## WORK ITEM
Could you filter the records below down to the lines that include the word "assets"?

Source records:
___
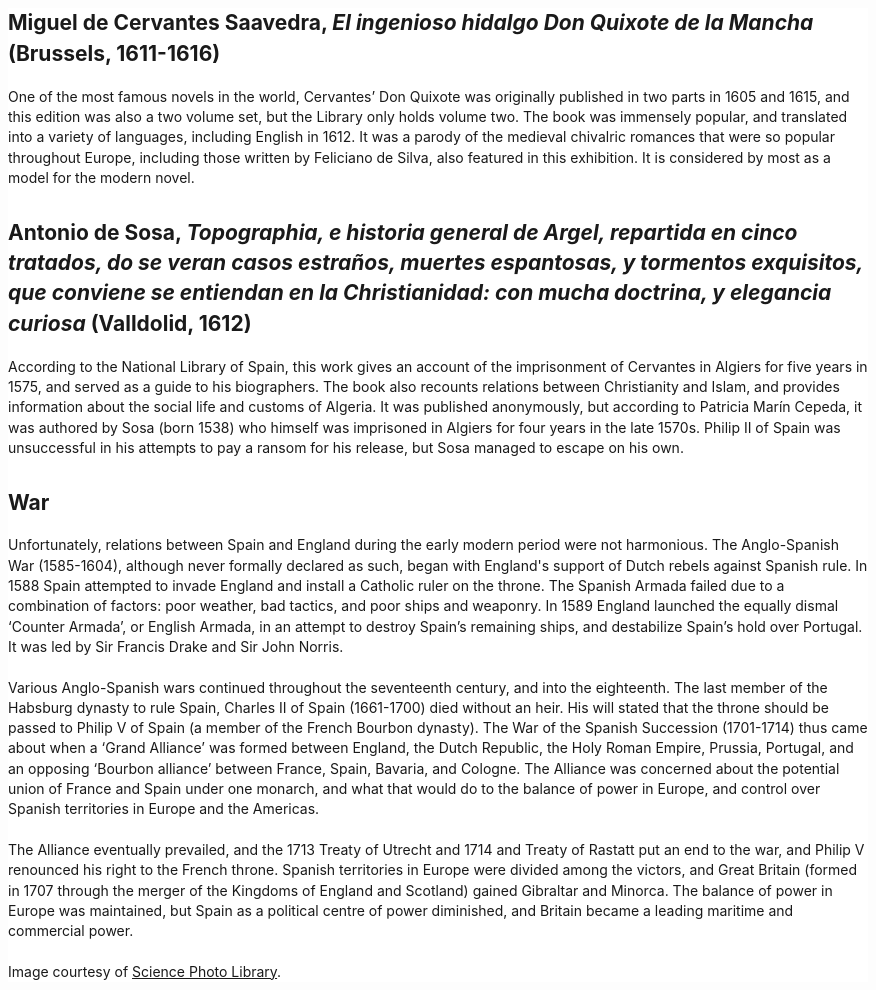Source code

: <param ve-image 
      url="https://github.com/user-attachments/assets/e8a4537e-b906-4a2b-8afe-85ecb88f3432">

## Miguel de Cervantes Saavedra, <cite> El ingenioso hidalgo Don Quixote de la Mancha </cite> (Brussels, 1611-1616)
One of the most famous novels in the world, Cervantes’ Don Quixote was originally published in two parts in 1605 and 1615, and this edition was also a two volume set, but the Library only holds volume two. The book was immensely popular, and translated into a variety of languages, including English in 1612. It was a parody of the medieval chivalric romances that were so popular throughout Europe, including those written by Feliciano de Silva, also featured in this exhibition. It is considered by most as a model for the modern novel. 

<param ve-image 
      label="Don Quixote has been translated into numerous languages, including Japanese. © The Trustees of the British Museum."
      license="CC BY NC-SA 4.0"
      url="https://github.com/user-attachments/assets/c611e9c5-b3a2-4669-9e96-6f4999ee8dab">

## Antonio de Sosa, <cite> Topographia, e historia general de Argel, repartida en cinco tratados, do se veran casos estraños, muertes espantosas, y tormentos exquisitos, que conviene se entiendan en la Christianidad: con mucha doctrina, y elegancia curiosa  </cite> (Valldolid, 1612)
According to the National Library of Spain, this work gives an account of the imprisonment of Cervantes in Algiers for five years in 1575, and served as a guide to his biographers. The book also recounts relations between Christianity and Islam, and provides information about the social life and customs of Algeria. It was published anonymously, but according to Patricia Marín Cepeda, it was authored by Sosa (born 1538) who himself was imprisoned in Algiers for four years in the late 1570s. Philip II of Spain was unsuccessful in his attempts to pay a ransom for his release, but Sosa managed to escape on his own. 

<param ve-image 
      url="https://github.com/user-attachments/assets/ffe8b84c-c976-4b5c-9f7c-9c15ff7f29ee">


## War
Unfortunately, relations between Spain and England during the early modern period were not harmonious. The Anglo-Spanish War (1585-1604), although never formally declared as such, began with England's support of Dutch rebels against Spanish rule. In 1588 Spain attempted to invade England and install a Catholic ruler on the throne. The Spanish Armada failed due to a combination of factors: poor weather, bad tactics, and poor ships and weaponry. In 1589 England launched the equally dismal ‘Counter Armada’, or English Armada, in an attempt to destroy Spain’s remaining ships, and destabilize Spain’s hold over Portugal. It was led by Sir Francis Drake and Sir John Norris. 
<br><br>
Various Anglo-Spanish wars continued throughout the seventeenth century, and into the eighteenth. The last member of the Habsburg dynasty to rule Spain, Charles II of Spain (1661-1700) died without an heir. His will stated that the throne should be passed to Philip V of Spain (a member of the French Bourbon dynasty). The War of the Spanish Succession (1701-1714) thus came about when a ‘Grand Alliance’ was formed between England, the Dutch Republic, the Holy Roman Empire, Prussia, Portugal, and an opposing ‘Bourbon alliance’ between France, Spain, Bavaria, and Cologne. The Alliance was concerned about the potential union of France and Spain under one monarch, and what that would do to the balance of power in Europe, and control over Spanish territories in Europe and the Americas. 
<br><br>
The Alliance eventually prevailed, and the 1713 Treaty of Utrecht and 1714 and Treaty of Rastatt put an end to the war, and Philip V renounced his right to the French throne. Spanish territories in Europe were divided among the victors, and Great Britain (formed in 1707 through the merger of the Kingdoms of England and Scotland) gained Gibraltar and Minorca. The balance of power in Europe was maintained, but Spain as a political centre of power diminished, and Britain became a leading maritime and commercial power.
<br><br>
Image courtesy of [Science Photo Library](https://www.sciencephoto.com/media/440119/view/defeat-of-the-spanish-armada-1588). 
<param ve-image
___
## SOLVED PROBLEM
      url="https://github.com/user-attachments/assets/e8a4537e-b906-4a2b-8afe-85ecb88f3432">
      url="https://github.com/user-attachments/assets/c611e9c5-b3a2-4669-9e96-6f4999ee8dab">
      url="https://github.com/user-attachments/assets/ffe8b84c-c976-4b5c-9f7c-9c15ff7f29ee">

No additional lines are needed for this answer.